◆ What the task asks ◆
Your output should be the lines from the one with "ring pip: (745, 1346)" through the end of the entries below, set down word for word and nothing else.
---------------
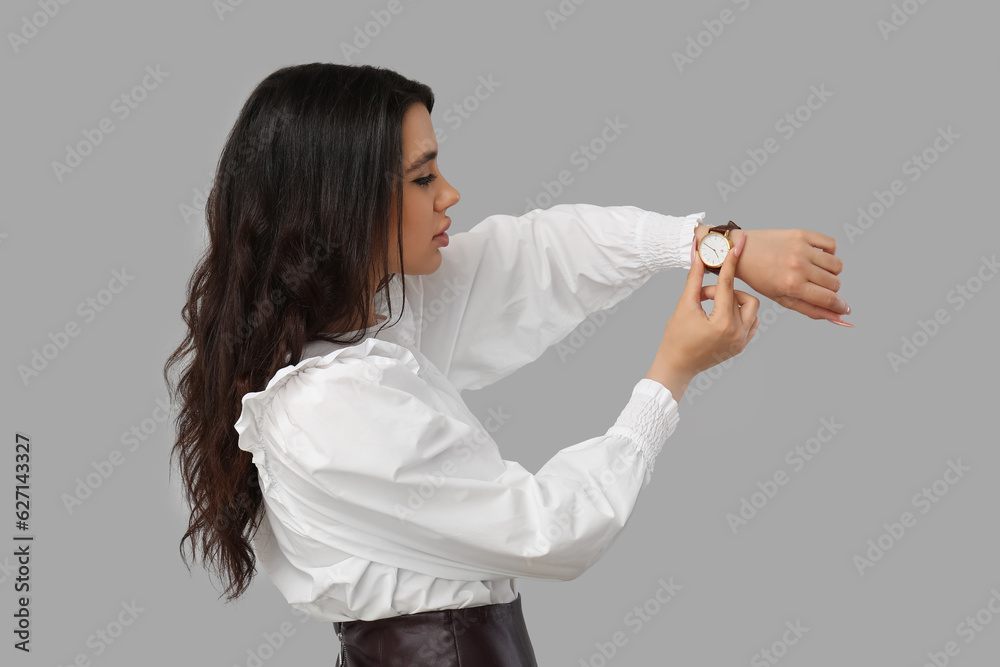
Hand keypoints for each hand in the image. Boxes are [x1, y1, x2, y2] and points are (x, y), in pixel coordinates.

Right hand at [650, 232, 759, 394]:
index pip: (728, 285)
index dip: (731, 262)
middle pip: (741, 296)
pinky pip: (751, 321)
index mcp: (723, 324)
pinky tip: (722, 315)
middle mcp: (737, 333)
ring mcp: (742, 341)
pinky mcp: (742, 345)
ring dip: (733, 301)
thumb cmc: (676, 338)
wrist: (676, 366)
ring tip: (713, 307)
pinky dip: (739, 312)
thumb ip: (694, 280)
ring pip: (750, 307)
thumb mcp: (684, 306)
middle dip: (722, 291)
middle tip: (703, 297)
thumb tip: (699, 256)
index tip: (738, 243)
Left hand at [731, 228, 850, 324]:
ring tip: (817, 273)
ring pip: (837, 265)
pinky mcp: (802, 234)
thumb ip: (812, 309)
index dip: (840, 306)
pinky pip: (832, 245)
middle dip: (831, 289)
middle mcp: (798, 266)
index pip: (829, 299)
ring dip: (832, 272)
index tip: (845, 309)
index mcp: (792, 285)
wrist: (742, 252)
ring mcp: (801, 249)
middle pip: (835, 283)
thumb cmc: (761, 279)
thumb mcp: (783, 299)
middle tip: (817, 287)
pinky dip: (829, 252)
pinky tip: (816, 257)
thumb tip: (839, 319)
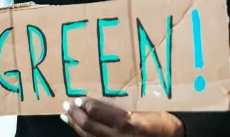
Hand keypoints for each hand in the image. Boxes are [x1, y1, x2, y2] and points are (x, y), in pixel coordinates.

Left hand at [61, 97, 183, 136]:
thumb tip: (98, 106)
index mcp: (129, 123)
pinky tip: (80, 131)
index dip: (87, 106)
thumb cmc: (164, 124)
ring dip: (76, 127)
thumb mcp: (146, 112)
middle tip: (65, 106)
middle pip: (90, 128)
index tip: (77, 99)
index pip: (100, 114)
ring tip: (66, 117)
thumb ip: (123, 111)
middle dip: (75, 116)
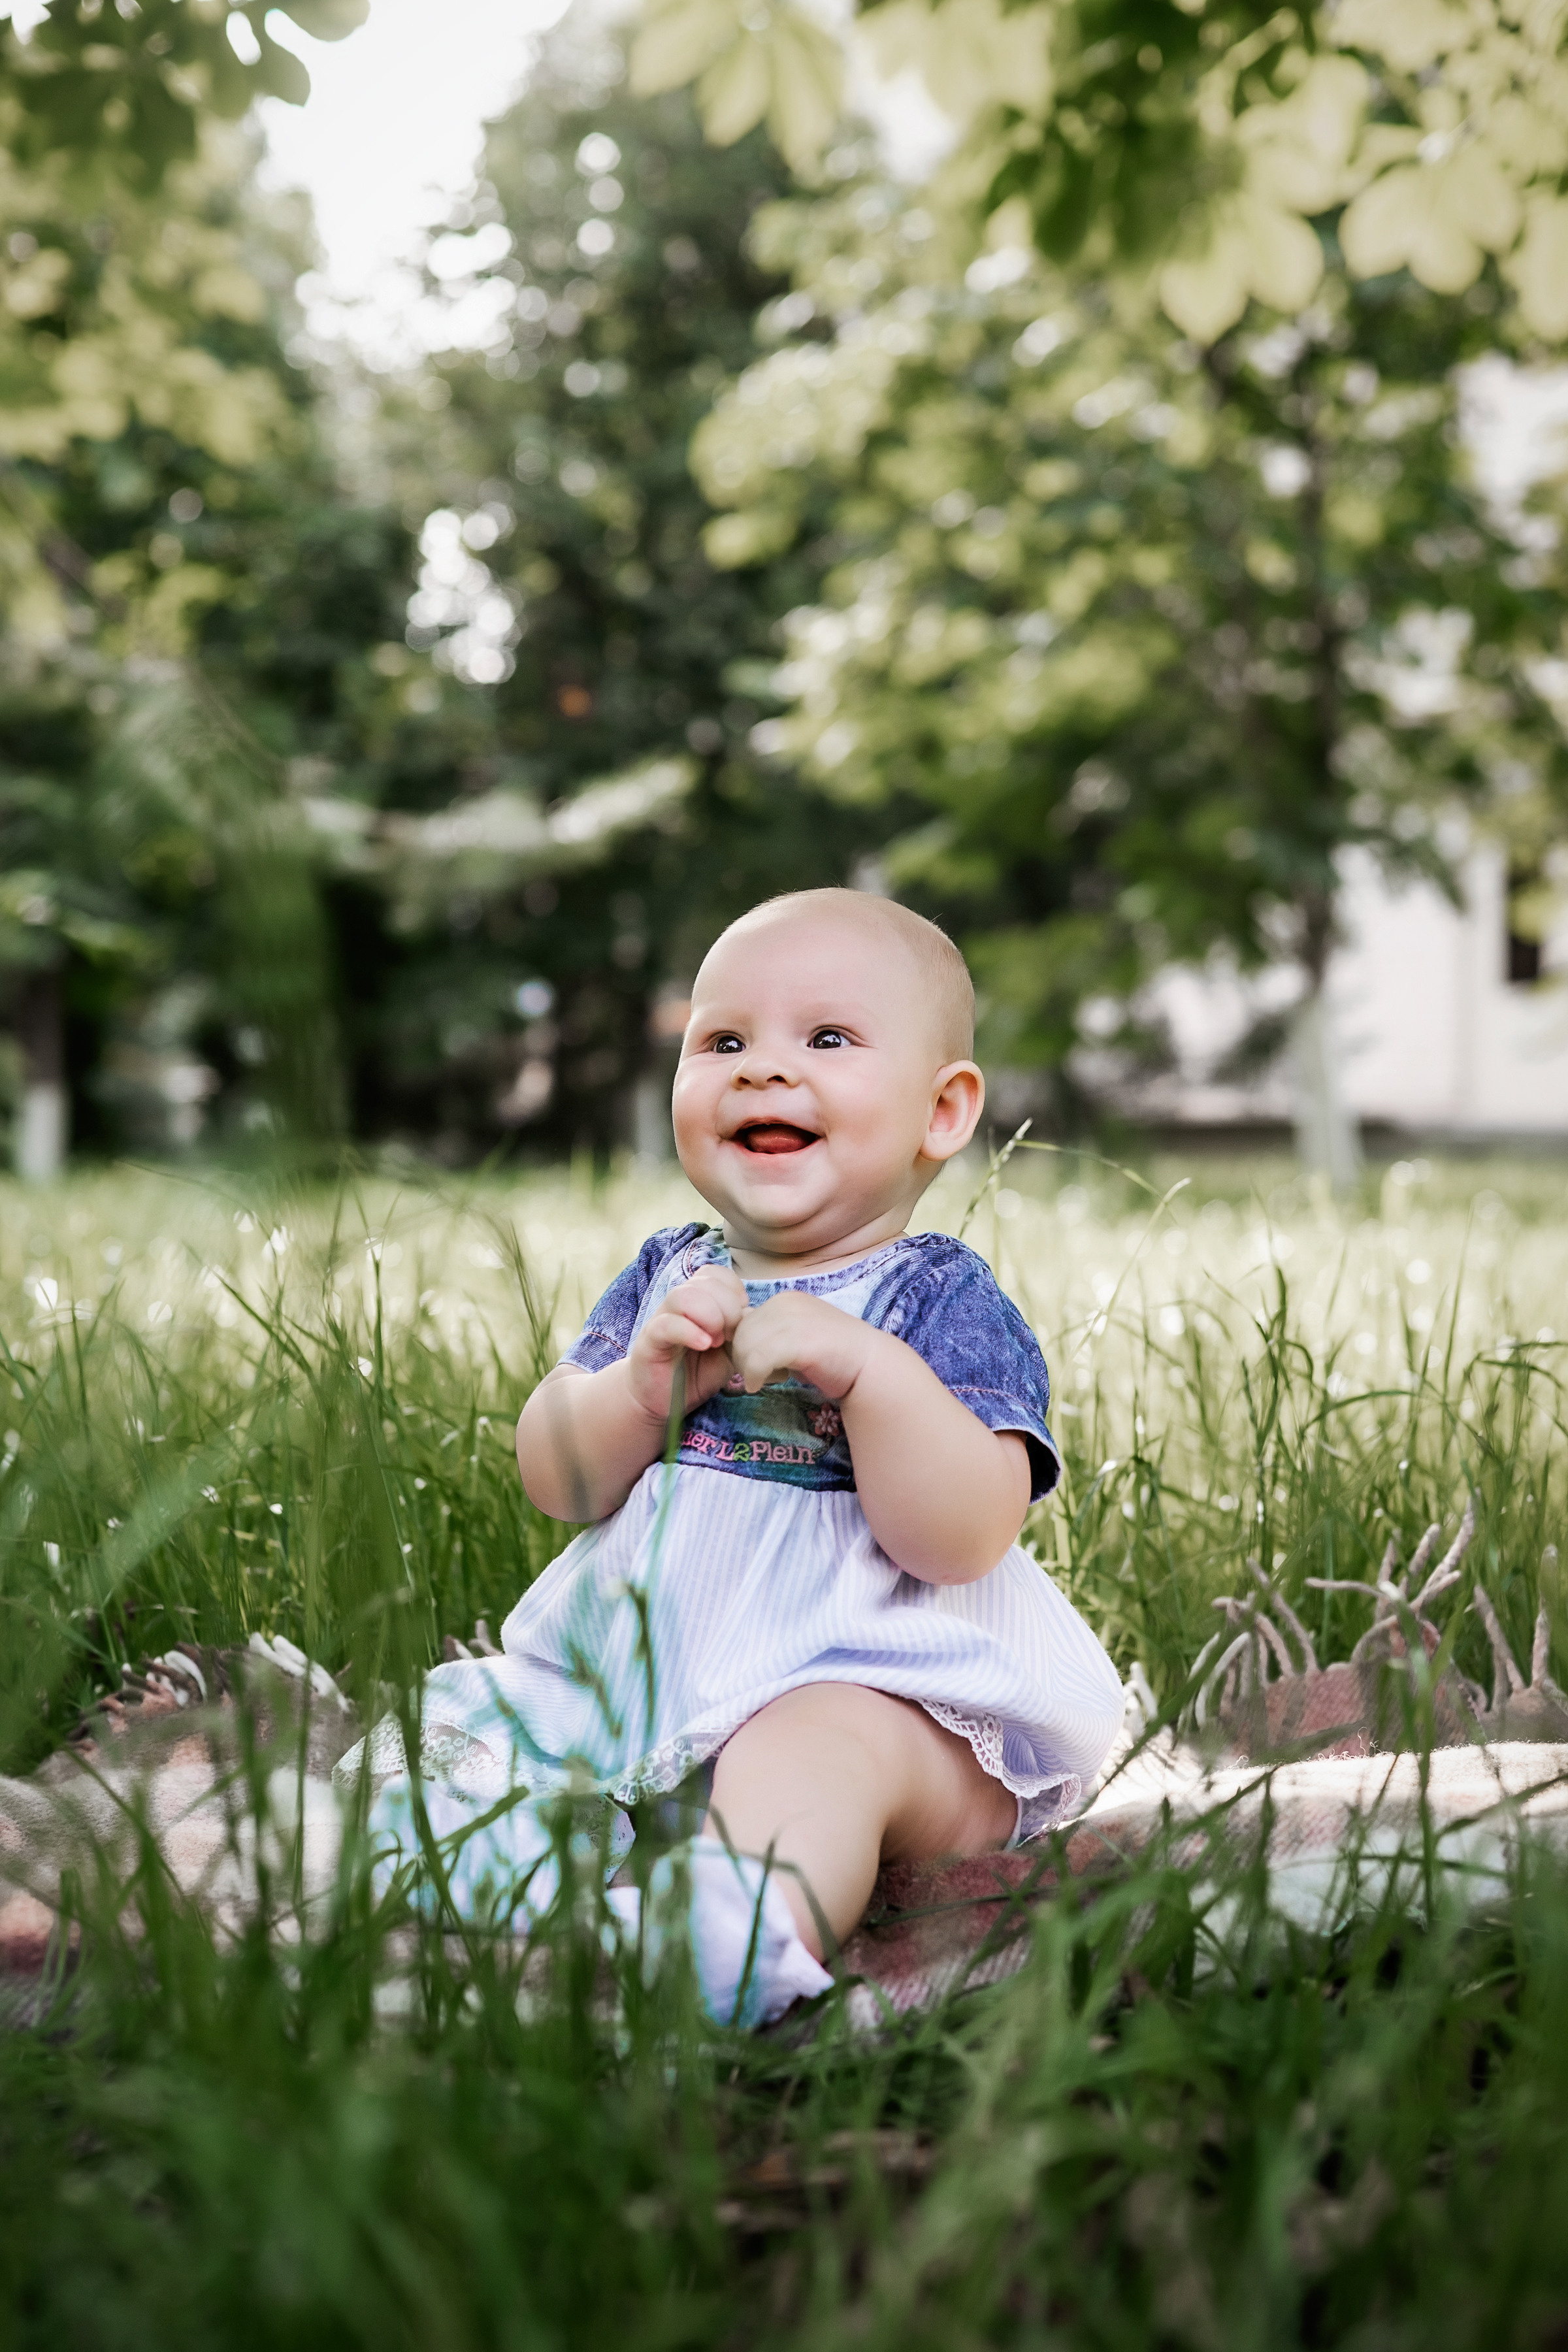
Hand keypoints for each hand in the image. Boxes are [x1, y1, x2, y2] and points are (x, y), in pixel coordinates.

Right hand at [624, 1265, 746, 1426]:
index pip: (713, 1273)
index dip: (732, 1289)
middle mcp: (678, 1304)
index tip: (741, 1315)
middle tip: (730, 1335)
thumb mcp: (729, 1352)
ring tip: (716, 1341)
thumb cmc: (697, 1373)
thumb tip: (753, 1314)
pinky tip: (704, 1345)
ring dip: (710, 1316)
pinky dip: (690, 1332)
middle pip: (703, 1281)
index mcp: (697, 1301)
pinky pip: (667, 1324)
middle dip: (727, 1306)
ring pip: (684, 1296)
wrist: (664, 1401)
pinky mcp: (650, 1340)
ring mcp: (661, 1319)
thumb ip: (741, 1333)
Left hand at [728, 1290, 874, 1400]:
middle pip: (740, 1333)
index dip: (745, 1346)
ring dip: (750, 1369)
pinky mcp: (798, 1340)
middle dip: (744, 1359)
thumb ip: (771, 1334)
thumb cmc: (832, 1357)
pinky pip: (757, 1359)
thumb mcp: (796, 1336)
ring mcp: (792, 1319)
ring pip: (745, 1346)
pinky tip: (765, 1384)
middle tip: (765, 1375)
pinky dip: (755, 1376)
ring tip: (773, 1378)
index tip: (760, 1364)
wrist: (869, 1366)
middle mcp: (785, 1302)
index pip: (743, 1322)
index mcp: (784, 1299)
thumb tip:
---------------
◆ Task solution ◆
ring pip: (745, 1346)
pinky tip: (765, 1384)
middle tip: (765, 1375)
pinky dip: (755, 1376)
ring tip: (773, 1378)
index tip: (760, 1364)
wrist: (869, 1366)
middle mcp: (785, 1302)
index pip: (743, 1322)
index mcp: (784, 1299)
thumb tip:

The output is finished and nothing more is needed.